--- MATERIALS PROVIDED Enclosed Below ---

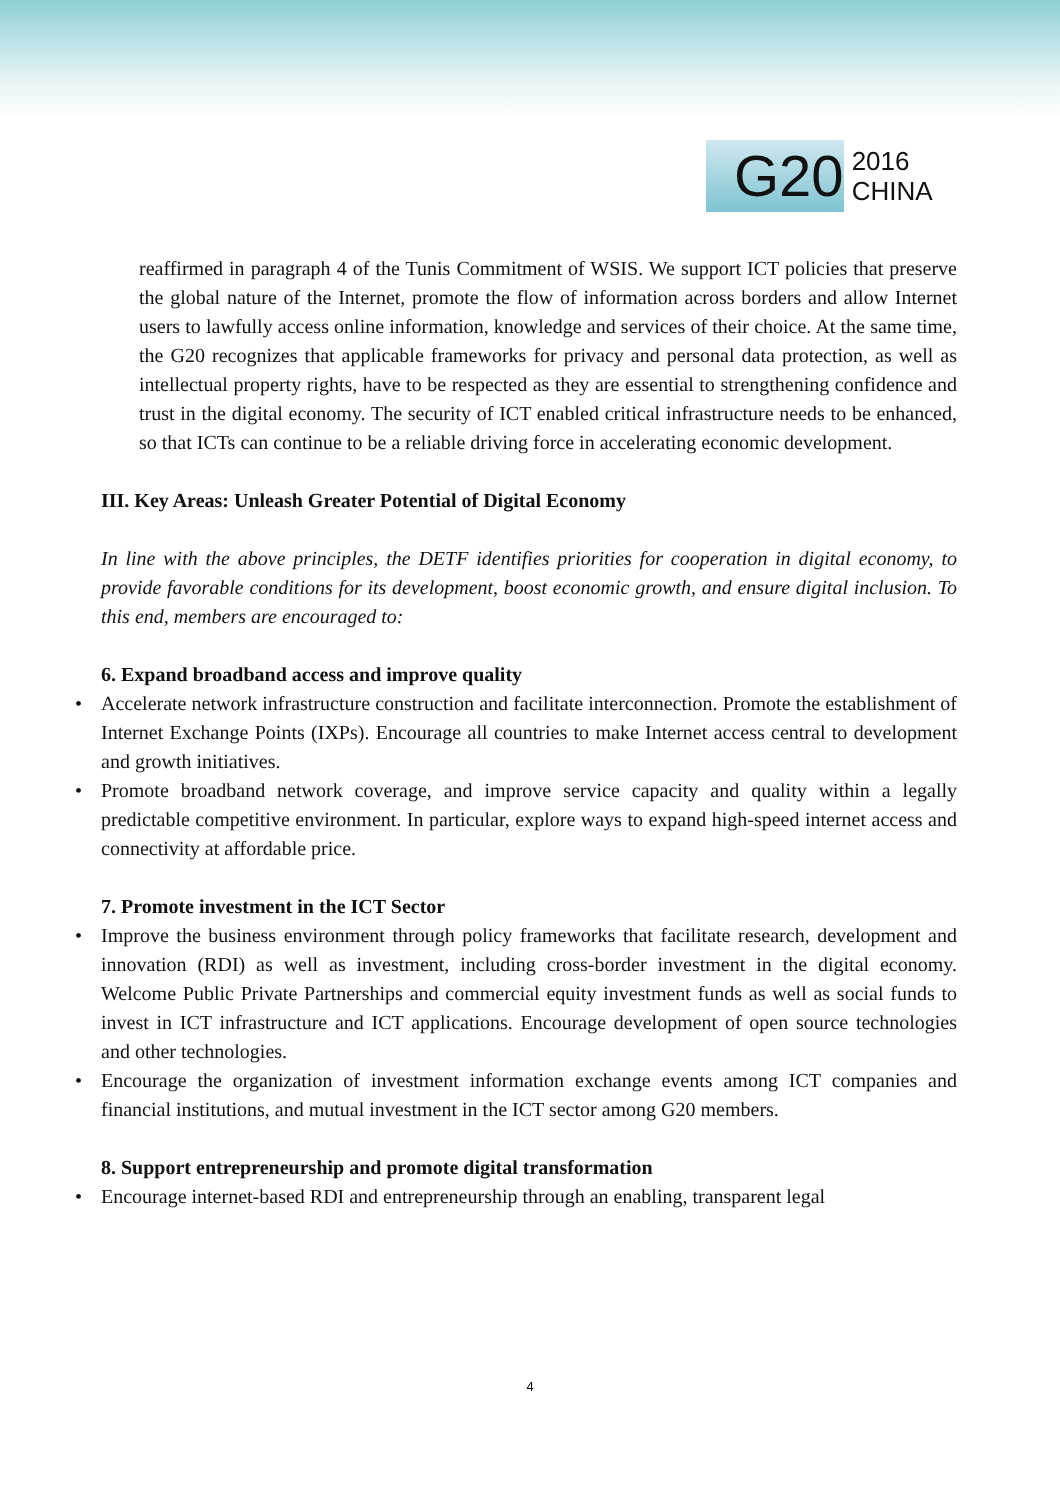G20
2016
CHINA
reaffirmed in paragraph 4 of the Tunis Commitment of WSIS. We support ICT policies that preserve the global nature of the Internet, promote the flow of information across borders and allow Internet users to lawfully access online information, knowledge and services of their choice. At the same time, the G20 recognizes that applicable frameworks for privacy and personal data protection, as well as intellectual property rights, have to be respected as they are essential to strengthening confidence and trust in the digital economy. The security of ICT enabled critical infrastructure needs to be enhanced, so that ICTs can continue to be a reliable driving force in accelerating economic development.
III. Key Areas: Unleash Greater Potential of Digital Economy
In line with the above principles, the DETF identifies priorities for cooperation in digital economy, to provide favorable conditions for its development, boost economic growth, and ensure digital inclusion. To this end, members are encouraged to:
6. Expand broadband access and improve quality
• Accelerate network infrastructure construction and facilitate interconnection. Promote the establishment of Internet Exchange Points (IXPs). Encourage all countries to make Internet access central to development and growth initiatives.
• Promote broadband network coverage, and improve service capacity and quality within a legally predictable competitive environment. In particular, explore ways to expand high-speed internet access and connectivity at affordable price.
7. Promote investment in the ICT Sector
• Improve the business environment through policy frameworks that facilitate research, development and innovation (RDI) as well as investment, including cross-border investment in the digital economy. Welcome Public Private Partnerships and commercial equity investment funds as well as social funds to invest in ICT infrastructure and ICT applications. Encourage development of open source technologies and other technologies.
• Encourage the organization of investment information exchange events among ICT companies and financial institutions, and mutual investment in the ICT sector among G20 members.
8. Support entrepreneurship and promote digital transformation
• Encourage internet-based RDI and entrepreneurship through an enabling, transparent legal
4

--- End of Enclosed MATERIALS PROVIDED ---

WHAT IS BEING ASKED: Looking at the material above, say how many of its lines hold the word "quality", giving only the number.

EXERCISE RESULT: 2